Key productivity records that were broken in 2016 include number of: breeding areas, occupied breeding areas, eggs laid, active breeding areas, successful breeding attempts and young hatched. All of these measures are important indicators of the species’ health.
The most notable: a record minimum of 93 bald eagle eggs were laid by a record 65 pairs of adult eagles with 78 young hatched.
“Bald eagles in Arizona continue to surprise us and surpass all expectations. The population continues to expand into new breeding areas and less typical habitats. What was most remarkable this year is that we had birds nest in areas extremely close to human activity, which is unusual for the species in Arizona. Thankfully those adults were very tolerant of the activity and successfully fledged their young,” said Kenneth Jacobson, Arizona Game and Fish Department (AZGFD) bald eagle management coordinator.

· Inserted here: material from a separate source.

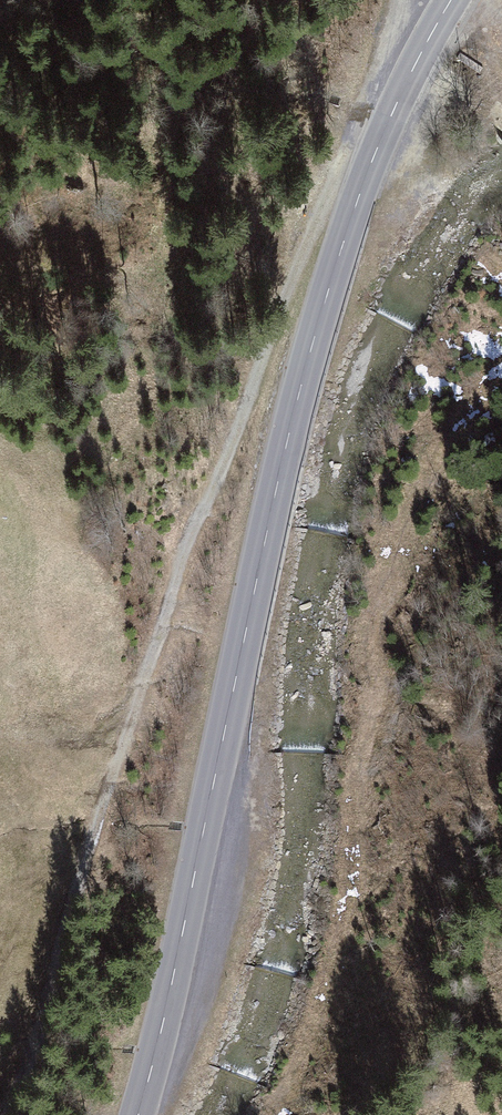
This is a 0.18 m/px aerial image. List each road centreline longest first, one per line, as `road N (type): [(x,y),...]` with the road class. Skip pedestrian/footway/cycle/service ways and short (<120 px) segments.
road 1 (secondary): [(450,0),(405,82),(326,293),(137,1114)]
road 2 (track): [(326,293),(260,366),(218,485),(193,526),(89,850),(40,1029),(4,1114)]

Annual productivity records indicate that bald eagles continue to flourish in the state. Bald eagles were removed from the federal Endangered Species Act in 2007. The department’s conservation efforts contributed to the species recovery. Nationally, the birds remain protected by the Bald and Golden Eagle Protection Act.

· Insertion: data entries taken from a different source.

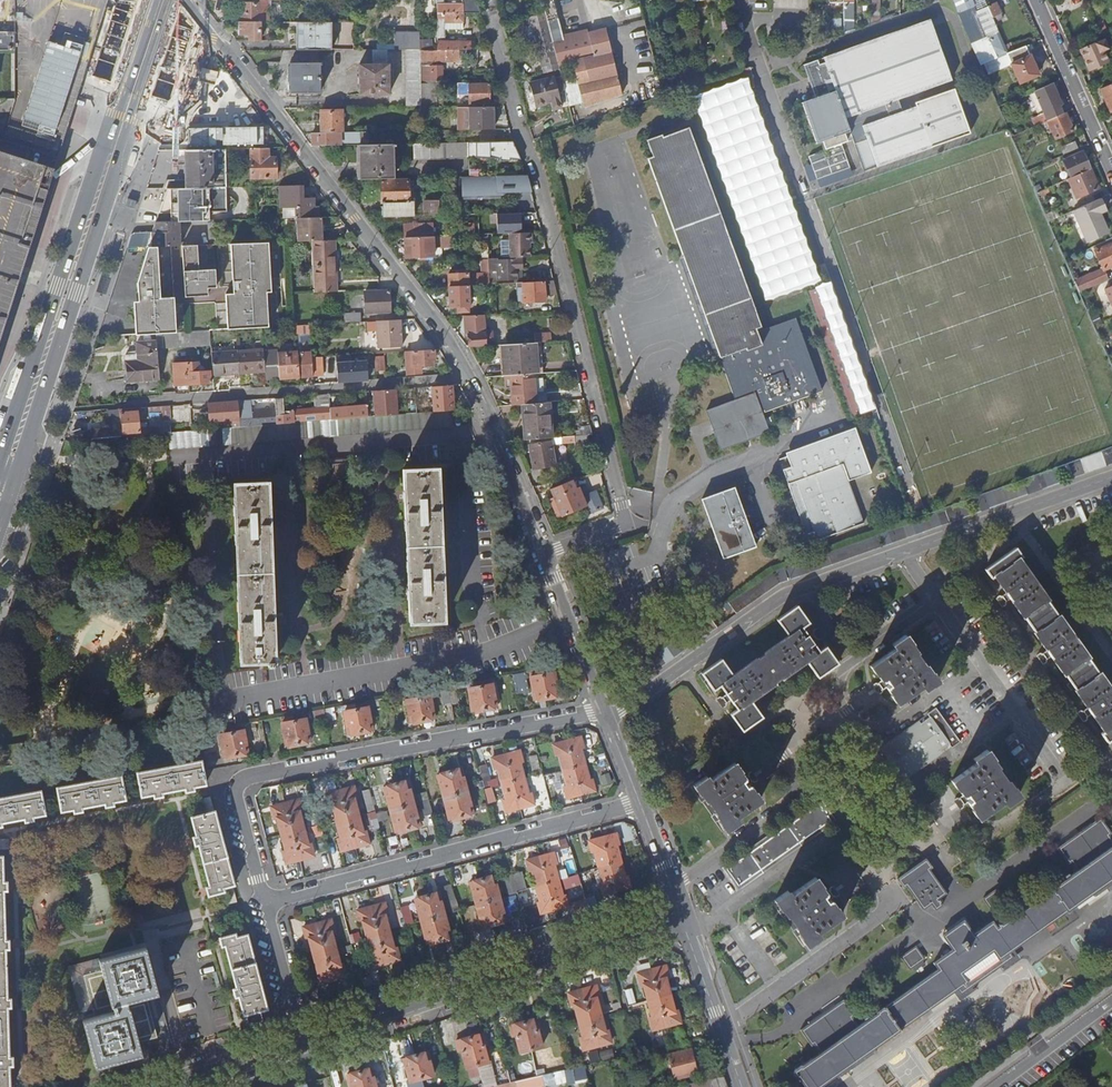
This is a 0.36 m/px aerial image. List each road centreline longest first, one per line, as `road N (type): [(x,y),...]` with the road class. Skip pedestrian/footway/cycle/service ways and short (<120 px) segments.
road 1 (residential): [(545,555),(474,378),(182,0)]
road 2 (residential): [(545,555),(627,524),(534,151),(522,145),(513,121),(485,0)]
road 3 (primary): [(0,525),(175,0)]
road 4 (residential): [(606,710),(243,779),(233,789),(264,902)]
road 5 (primary): [(150,0),(0,459)]
road 6 (residential): [(682,911),(300,1041)]
road 7 (residential): [(642,802),(264,902)]
road 8 (residential): [(645,810),(736,744),(763,741),(793,765),(796,788),(784,810),(673,890)]
road 9 (residential): [(606,710),(625,706),(784,596),(910,552)]
road 10 (residential): [(940,599),(839,671),(838,706),(865,730),(889,726),(983,663)]
road 11 (residential): [(910,552),(1111,481)]
road 12 (residential): [(1111,173),(1036,0)]
road 13 (residential): [(742,1086),(682,911)]
road 14 (residential): [(606,710),(545,555)]
road 15 (residential): [(983,663),(1067,781)]
road 16 (residential): [(264,902),(300,1041)]
road 17 (residential): [(996,1086),(1111,1002)]
road 18 (residential): [(300,1041),(169,1086)]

The impressive growth of the population is attributed to the continued efforts of the Southwestern Bald Eagle Management Committee – a coalition of AZGFD and 25 other government agencies, private organizations and Native American tribes – and its years of cooperative conservation efforts, including extensive monitoring by the nationally-awarded Bald Eagle Nestwatch Program.
The breeding season for bald eagles in Arizona runs from December through June, although eagle pairs at higher elevations nest later than those in the rest of the state.
Continued support from the committee, State Wildlife Grants and the Heritage Fund (Arizona Lottery ticket sales), will help ensure that Arizona’s bald eagles continue to thrive.